"""
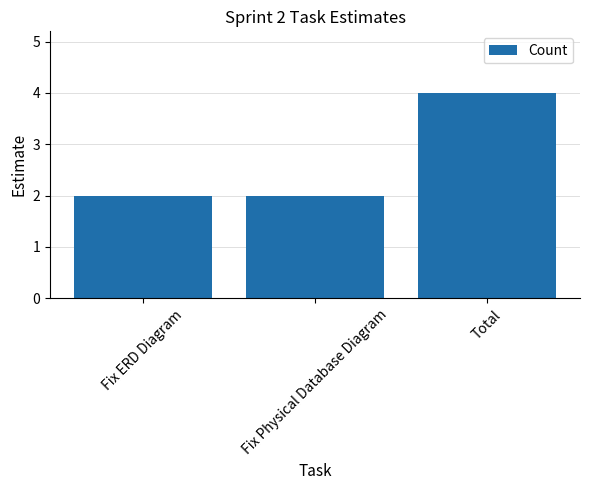

Between Fix ERD Diagram and Total, which is larger?

Total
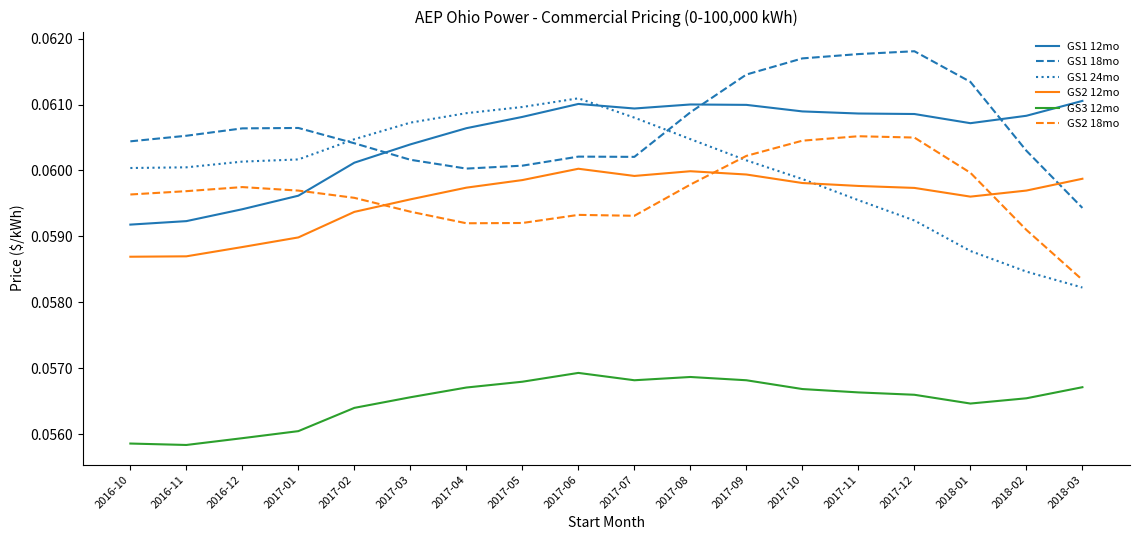

True or false: GS1 18mo and GS3 12mo cross at least once.

False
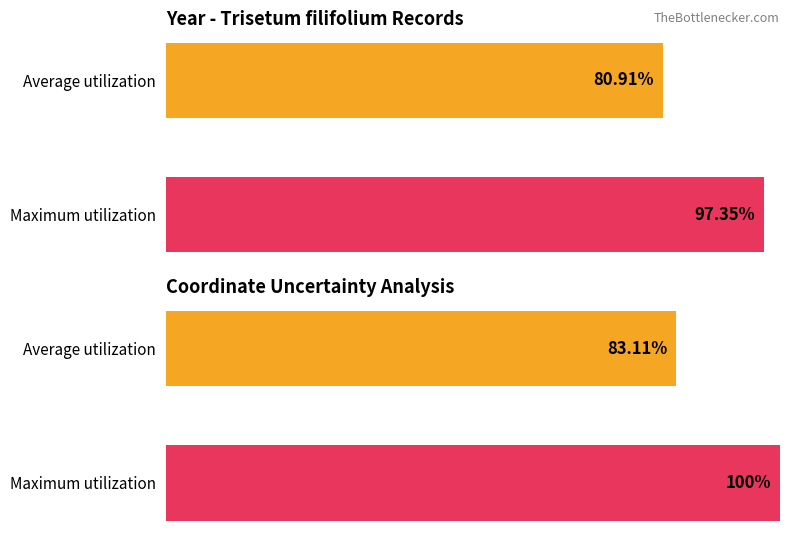

What is the label of the 3rd bar from the right?

NA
"""
Copy every row above word for word, leaving out the pictures.

Between Fix ERD Diagram and Total, which is larger?

Total

True or false: GS1 18mo and GS3 12mo cross at least once.

False

What is the label of the 3rd bar from the right?

NA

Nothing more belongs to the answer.